Der Kirchenvater Augustinus (354–430) hingegen sah sämtliche
Abweichungen als Ausdruck der schöpferischen Vielfalt.<
Beschrieben
wurde bis ins 15. Jahrhundert auch die mögliche Existenz von
«Wundervölkern». Zum Beispiel «Wildleute», porträtiert auf Wandgemälden
oder Bildteppichen. Mit ihren nackten, behaarten Körpern standen sie für
eine utopische Gegenwelt jenseits moralischer Normen. Sie
widerspiegelten die unkontrollierbare Natur und warfen die Frage auf,
inwiefern sich der Mensch vom Tier unterscheidet. Reiseberichte in weit
entlegene Länder wie die des italienischen Händlers Marco Polo erwähnten
solche «Wundervölker» und machten sie populär.
Tanz
und Lust: Zu schriller Musik verrenken vier Männer sinnlich-ekstatisch
ihre Körper vor den Augen der Schaulustigen. Die junge Frau hält einen
Ring als Preis empor. Das Werben ist anstössig und der Narr unter ihnen
Sinnbild für unanständiges sexuelles Treiben. «Der Moriskentanz»,
Israhel van Meckenem, letztes Drittel des 15. Jahrhunderts, Kupferstich.

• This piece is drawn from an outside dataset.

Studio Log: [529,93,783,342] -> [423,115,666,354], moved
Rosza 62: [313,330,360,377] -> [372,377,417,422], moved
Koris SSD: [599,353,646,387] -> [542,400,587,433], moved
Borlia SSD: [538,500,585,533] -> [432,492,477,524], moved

Der tote Körper als Alltäglichkeit
Allgegenwärtig
waren das Leiden, die Gewalt und der Tod. Der Körper war in ständiger
Gefahr. Mit dem Entstehen grosser Städte im 14. Jahrhundert lebten
Mensch und Tier auf engstem Raum. Krankheiten wie die Pest konnten sich
rasch ausbreiten. Auch damit stand der Körper im Mittelpunkt.

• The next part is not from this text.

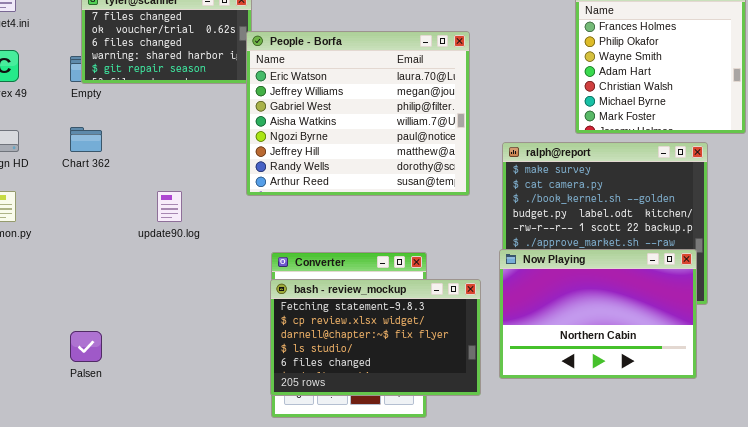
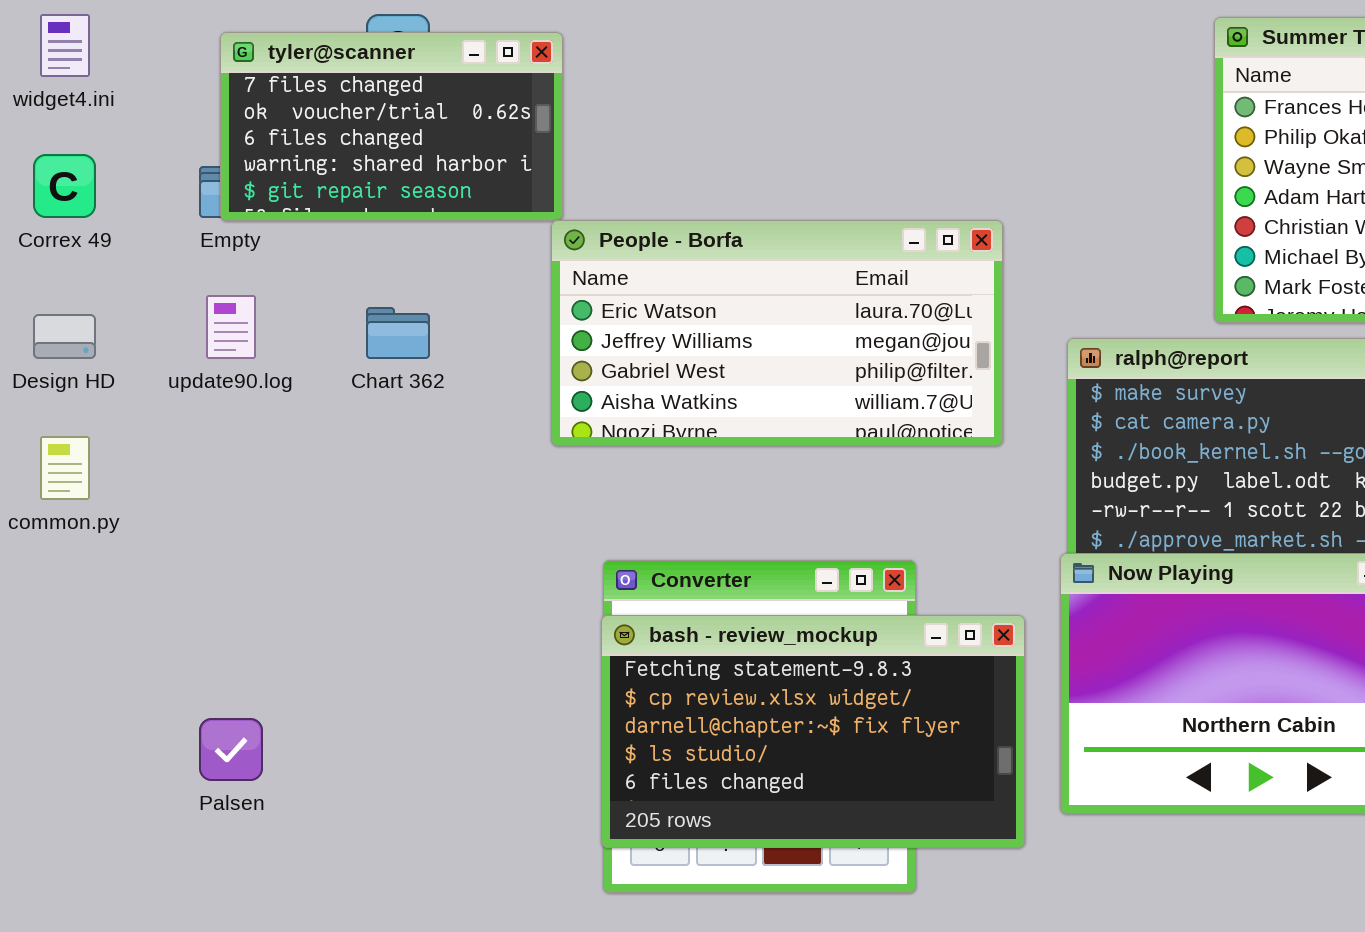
People - Borfa: [246,31,470,196] -> [551,220,1003,446], resized
Chart 362: [70,127,102,152] -> [366,307,430,359], moved
update90.log: [157,191,182,222] -> [206,295,256,359], moved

Ausgeliefert einem Verfall, den man mit den damaligen Mitteln der
Medizin nicht aufhalten konnte.
Die
Beschäftigung mit dem toten Körper war fast obsessiv. Angefangen mit
der Figur Jesus Christus am Kreuz, die überall zu sehen war. Die
Angehörigen waren besorgt um das jenseitige Schicksal der Verstorbenen.

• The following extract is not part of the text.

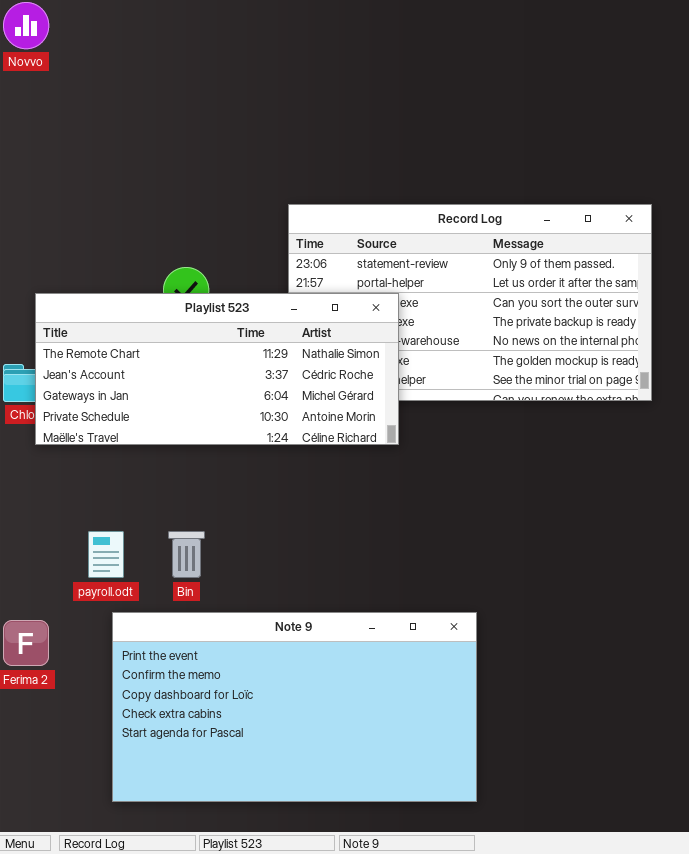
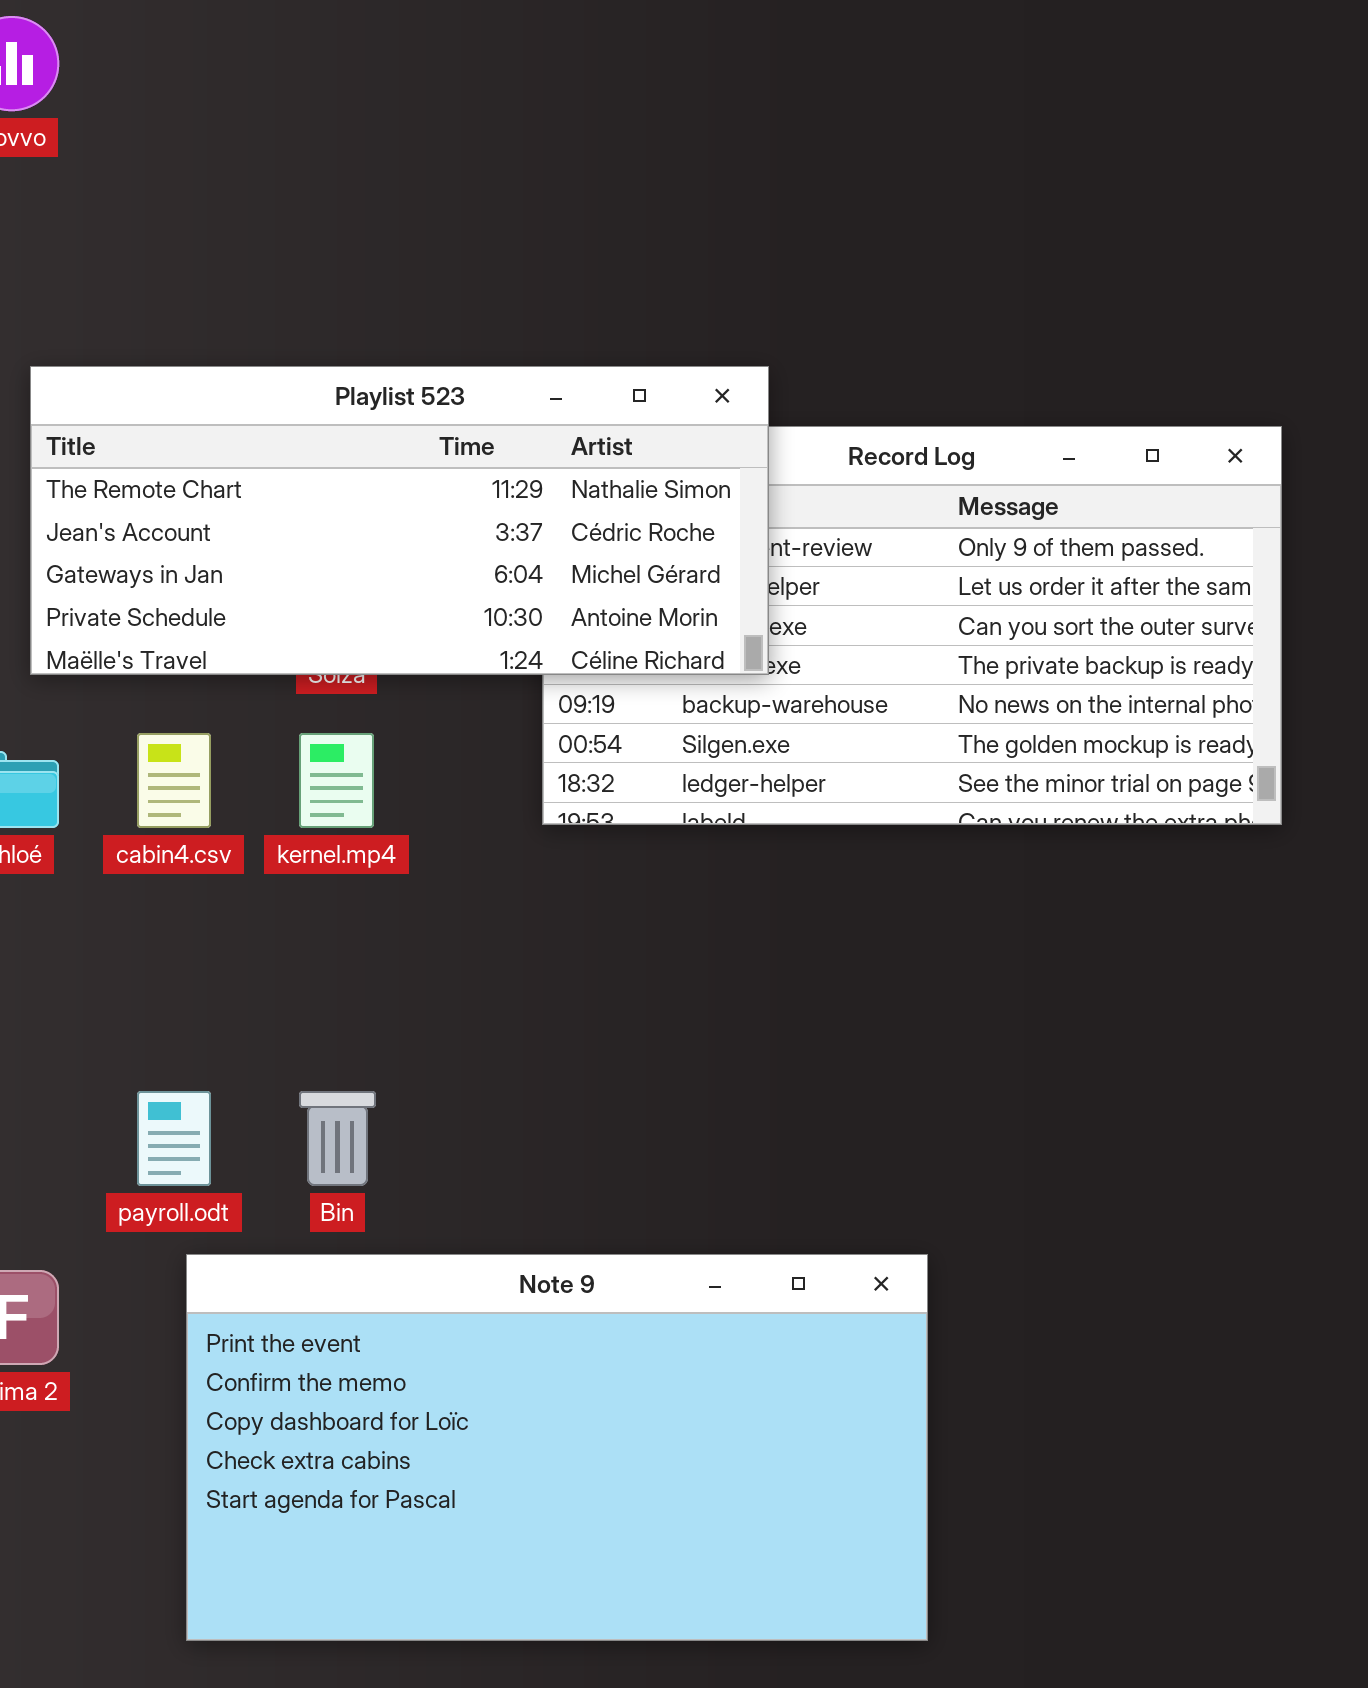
Playlist 523: [35,293,399,445] -> [30,366,769,675], moved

Und die Kirche regelte auch diesen letzten Moment des Körpers: die
Aufbahrung, Einsegnung und Bestattung. Die zahlreichen Darstellungen wie
Totentänze inszenierten die Gleichheit der Menschen vor dem Tod.
Die
Ausstellung im Landesmuseum verdeutlicht, dass das Verständnis des
Körpers von den vielen widersprüchlichen Stimmen abhängig ist, die über
ihn sprechen, ihn kontrollieren oder pflegen. Im Mittelalter gaben die
Kirche, die Medizin und die höfische Gesellschaft den Rahmen dafür.
Die Ausstellung «begehrt. umsorgt. gemartert.» im Landesmuseum Zürich ist bis zum 14. Juli zu sehen.
Laut
dem Alten Testament verliert Hiob als reicher Mann alles und erkrankt
an eiternden Geschwüren. Kraft seines Glaubens überlebt er die
Krankheit. Er wird zum Sinnbild für die Überwindung von unverschuldetem
Leiden durch Krankheiten. Pseudo Bartolomeo di Giovanni, «Hiob auf dem
Krankenlager», um 1475, Pappelholz.
Nota. - Vom finsteren Mittelalter ist seit einem halben Jahrhundert nicht mehr die Rede. Stattdessen wird auf Festen und Mittelaltermärkten die Legende gesponnen, als sei damals das Leben heiter, prall und lustig gewesen. Dies ist so abwegig wie jenes es war. 'Früher war alles besser' stimmt auch dann nicht, wenn man noch ein paar Epochen weiter zurückgeht. Den Garten Eden gab es gar nicht. Und wird es nicht geben, weil man sich nie darauf verständigen wird, wie er sein soll.* Und das ist auch gut so.
*) Warum nicht? Weil es immer ein paar gibt, die es noch besser haben wollen.